## Exercise materials

****

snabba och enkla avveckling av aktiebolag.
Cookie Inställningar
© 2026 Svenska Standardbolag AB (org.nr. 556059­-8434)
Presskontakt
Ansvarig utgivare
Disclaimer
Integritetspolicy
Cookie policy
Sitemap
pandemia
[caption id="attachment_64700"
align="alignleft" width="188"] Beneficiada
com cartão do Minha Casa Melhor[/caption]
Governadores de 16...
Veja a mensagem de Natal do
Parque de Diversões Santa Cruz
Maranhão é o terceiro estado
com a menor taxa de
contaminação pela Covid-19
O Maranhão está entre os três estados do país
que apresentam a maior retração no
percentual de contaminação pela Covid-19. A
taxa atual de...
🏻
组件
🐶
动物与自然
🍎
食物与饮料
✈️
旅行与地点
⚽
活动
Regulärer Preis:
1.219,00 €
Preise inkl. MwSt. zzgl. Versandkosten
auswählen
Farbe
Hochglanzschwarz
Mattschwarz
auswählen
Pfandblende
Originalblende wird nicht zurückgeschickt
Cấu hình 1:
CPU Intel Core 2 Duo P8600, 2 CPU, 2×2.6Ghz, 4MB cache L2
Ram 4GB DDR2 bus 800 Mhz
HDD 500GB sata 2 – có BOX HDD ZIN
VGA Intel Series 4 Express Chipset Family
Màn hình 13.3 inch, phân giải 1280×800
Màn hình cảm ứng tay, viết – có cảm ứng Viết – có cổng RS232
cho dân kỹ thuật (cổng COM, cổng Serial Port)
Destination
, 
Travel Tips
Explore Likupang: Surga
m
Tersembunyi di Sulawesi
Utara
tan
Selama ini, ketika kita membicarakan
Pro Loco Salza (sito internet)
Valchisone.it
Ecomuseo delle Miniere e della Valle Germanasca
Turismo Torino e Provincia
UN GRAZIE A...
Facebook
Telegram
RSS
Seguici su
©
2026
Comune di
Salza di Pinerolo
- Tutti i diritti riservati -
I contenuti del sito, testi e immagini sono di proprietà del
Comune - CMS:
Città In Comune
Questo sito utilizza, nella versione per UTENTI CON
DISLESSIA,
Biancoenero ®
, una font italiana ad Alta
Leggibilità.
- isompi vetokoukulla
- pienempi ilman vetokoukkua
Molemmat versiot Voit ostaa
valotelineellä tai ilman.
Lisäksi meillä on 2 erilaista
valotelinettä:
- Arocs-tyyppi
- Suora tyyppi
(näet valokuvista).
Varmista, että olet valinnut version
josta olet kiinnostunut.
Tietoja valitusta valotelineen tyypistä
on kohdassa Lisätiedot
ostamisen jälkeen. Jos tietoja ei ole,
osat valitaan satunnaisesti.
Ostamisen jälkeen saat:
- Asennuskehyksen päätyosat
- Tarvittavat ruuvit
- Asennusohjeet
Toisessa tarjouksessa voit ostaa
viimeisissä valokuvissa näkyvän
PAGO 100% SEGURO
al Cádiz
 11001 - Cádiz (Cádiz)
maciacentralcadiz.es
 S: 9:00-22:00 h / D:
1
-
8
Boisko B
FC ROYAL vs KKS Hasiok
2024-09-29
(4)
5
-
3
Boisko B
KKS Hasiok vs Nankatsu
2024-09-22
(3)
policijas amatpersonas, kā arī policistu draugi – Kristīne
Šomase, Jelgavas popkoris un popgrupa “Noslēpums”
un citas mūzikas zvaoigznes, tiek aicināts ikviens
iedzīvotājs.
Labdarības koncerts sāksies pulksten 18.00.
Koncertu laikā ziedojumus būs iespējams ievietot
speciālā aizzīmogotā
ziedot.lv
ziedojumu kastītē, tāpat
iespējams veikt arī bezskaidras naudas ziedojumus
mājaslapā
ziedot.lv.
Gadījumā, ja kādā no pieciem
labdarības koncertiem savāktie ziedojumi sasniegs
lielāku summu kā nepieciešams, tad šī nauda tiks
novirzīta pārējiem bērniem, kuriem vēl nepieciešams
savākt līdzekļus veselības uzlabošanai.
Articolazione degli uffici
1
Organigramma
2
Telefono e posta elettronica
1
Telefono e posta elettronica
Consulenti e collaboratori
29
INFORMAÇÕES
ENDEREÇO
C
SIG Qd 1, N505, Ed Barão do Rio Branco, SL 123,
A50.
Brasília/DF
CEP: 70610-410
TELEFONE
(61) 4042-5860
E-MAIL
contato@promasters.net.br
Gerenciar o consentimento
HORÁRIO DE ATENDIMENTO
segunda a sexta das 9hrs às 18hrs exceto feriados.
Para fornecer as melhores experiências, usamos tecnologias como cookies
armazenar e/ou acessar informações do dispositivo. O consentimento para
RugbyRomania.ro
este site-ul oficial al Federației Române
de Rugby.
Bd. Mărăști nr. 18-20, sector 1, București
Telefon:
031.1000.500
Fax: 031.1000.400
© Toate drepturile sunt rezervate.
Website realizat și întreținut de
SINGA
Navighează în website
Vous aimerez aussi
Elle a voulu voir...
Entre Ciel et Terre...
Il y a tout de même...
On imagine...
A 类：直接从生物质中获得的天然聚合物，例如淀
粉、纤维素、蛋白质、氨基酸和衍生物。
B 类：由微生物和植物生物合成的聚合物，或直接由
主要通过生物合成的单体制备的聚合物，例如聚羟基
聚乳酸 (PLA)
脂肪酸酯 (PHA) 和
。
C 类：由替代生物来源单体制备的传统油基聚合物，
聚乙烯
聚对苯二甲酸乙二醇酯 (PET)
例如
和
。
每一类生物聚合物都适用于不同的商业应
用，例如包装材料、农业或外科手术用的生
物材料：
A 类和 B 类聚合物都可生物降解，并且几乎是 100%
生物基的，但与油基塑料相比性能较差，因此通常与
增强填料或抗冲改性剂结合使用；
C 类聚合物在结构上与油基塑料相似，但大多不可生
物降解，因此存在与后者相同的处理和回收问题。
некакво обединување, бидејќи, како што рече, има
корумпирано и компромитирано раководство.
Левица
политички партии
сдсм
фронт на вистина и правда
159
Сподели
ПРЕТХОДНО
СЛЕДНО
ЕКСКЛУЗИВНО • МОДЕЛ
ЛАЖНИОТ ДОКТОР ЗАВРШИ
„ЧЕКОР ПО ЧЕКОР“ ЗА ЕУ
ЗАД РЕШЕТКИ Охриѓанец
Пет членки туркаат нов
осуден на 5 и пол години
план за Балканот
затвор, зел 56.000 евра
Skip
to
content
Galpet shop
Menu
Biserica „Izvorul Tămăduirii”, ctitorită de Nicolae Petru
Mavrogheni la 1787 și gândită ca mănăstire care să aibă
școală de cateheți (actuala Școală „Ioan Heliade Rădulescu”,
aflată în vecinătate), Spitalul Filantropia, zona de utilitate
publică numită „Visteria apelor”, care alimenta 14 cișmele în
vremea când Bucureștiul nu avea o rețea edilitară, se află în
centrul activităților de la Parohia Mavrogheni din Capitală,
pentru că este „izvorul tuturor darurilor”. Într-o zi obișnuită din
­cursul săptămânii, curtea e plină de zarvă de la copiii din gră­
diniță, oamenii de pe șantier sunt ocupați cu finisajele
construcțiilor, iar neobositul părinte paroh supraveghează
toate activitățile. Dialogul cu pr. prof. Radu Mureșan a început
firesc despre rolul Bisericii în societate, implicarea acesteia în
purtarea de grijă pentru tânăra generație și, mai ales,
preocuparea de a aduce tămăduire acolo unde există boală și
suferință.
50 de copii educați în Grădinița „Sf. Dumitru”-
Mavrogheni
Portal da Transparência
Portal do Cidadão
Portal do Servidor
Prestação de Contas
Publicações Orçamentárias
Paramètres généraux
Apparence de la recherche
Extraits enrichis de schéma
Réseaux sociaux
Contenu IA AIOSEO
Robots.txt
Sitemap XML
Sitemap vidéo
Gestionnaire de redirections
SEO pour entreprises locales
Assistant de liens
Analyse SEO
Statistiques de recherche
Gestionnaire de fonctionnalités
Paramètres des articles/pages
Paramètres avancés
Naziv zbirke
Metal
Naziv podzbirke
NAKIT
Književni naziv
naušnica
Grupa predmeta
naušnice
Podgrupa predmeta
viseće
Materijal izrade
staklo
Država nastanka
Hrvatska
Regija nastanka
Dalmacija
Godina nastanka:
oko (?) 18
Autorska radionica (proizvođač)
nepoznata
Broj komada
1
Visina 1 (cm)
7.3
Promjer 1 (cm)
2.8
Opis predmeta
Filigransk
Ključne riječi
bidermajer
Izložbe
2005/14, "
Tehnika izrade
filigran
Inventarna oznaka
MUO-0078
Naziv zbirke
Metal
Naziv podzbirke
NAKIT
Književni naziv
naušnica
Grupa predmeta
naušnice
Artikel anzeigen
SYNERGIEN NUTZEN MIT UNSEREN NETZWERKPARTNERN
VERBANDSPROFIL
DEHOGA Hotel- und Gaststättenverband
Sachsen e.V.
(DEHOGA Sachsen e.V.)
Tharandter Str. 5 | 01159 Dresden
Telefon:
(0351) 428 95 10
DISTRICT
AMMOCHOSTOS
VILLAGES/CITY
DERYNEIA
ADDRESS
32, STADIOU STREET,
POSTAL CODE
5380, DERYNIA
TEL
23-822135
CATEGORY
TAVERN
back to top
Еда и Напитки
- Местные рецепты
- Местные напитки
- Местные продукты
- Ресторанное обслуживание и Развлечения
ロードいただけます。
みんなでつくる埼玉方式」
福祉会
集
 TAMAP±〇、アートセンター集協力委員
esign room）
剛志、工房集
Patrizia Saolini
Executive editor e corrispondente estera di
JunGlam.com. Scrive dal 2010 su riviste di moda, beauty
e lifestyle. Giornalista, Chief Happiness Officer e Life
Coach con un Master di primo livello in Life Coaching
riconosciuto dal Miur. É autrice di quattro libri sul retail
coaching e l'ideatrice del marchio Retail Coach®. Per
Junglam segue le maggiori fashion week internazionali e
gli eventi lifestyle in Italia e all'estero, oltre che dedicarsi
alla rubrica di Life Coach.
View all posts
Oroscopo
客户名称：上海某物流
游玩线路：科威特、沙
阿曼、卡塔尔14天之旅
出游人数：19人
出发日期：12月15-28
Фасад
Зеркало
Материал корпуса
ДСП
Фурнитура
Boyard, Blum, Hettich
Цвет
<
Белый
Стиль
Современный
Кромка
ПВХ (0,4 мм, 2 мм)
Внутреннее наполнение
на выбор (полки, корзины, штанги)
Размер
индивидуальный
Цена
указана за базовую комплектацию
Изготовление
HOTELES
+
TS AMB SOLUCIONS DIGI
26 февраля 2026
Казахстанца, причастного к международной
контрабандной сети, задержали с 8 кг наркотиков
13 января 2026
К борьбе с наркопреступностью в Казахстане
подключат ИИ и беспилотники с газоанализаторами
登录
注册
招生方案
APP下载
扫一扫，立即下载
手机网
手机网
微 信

****

## Work instructions
Scan the data above for the word "Maranhão". Copy every line in which it is found.

## Final answer
Maranhão é o terceiro estado
O Maranhão está entre os três estados do país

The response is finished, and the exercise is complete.